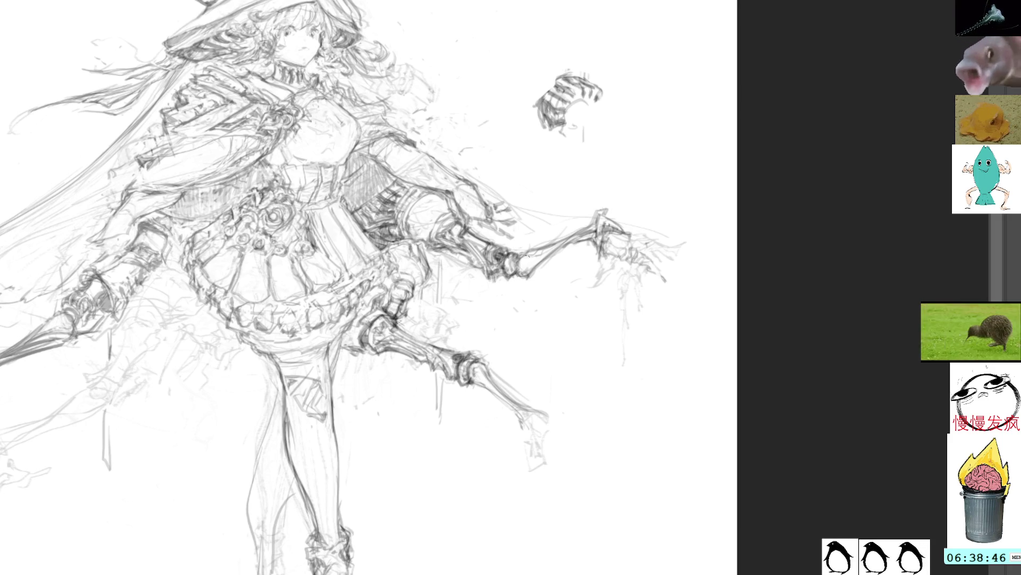
# Step: Build up marks near the wrist and sketch the hand at the lower skeletal arm's end
pyautogui.moveTo(522, 275); pyautogui.dragTo(524, 263)
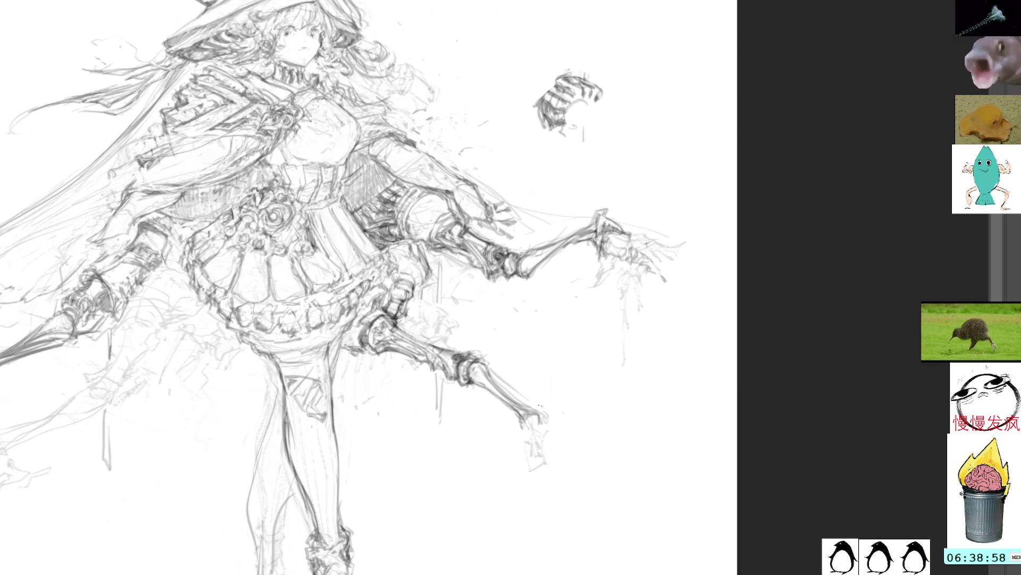
pyautogui.moveTo(527, 428)
pyautogui.mouseDown()
pyautogui.moveTo(546, 404)
pyautogui.moveTo(532, 396)
pyautogui.moveTo(543, 432)
pyautogui.moveTo(540, 406)
pyautogui.mouseUp()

- [TASK PROMPT]
The lines you need run from the one containing "pyautogui.moveTo(527, 428)" to the end of the listing. Output exactly those, both ends included.

- [TASK RESPONSE]
pyautogui.moveTo(527, 428)
pyautogui.mouseDown()
pyautogui.moveTo(546, 404)
pyautogui.moveTo(532, 396)
pyautogui.moveTo(543, 432)
pyautogui.moveTo(540, 406)
pyautogui.mouseUp()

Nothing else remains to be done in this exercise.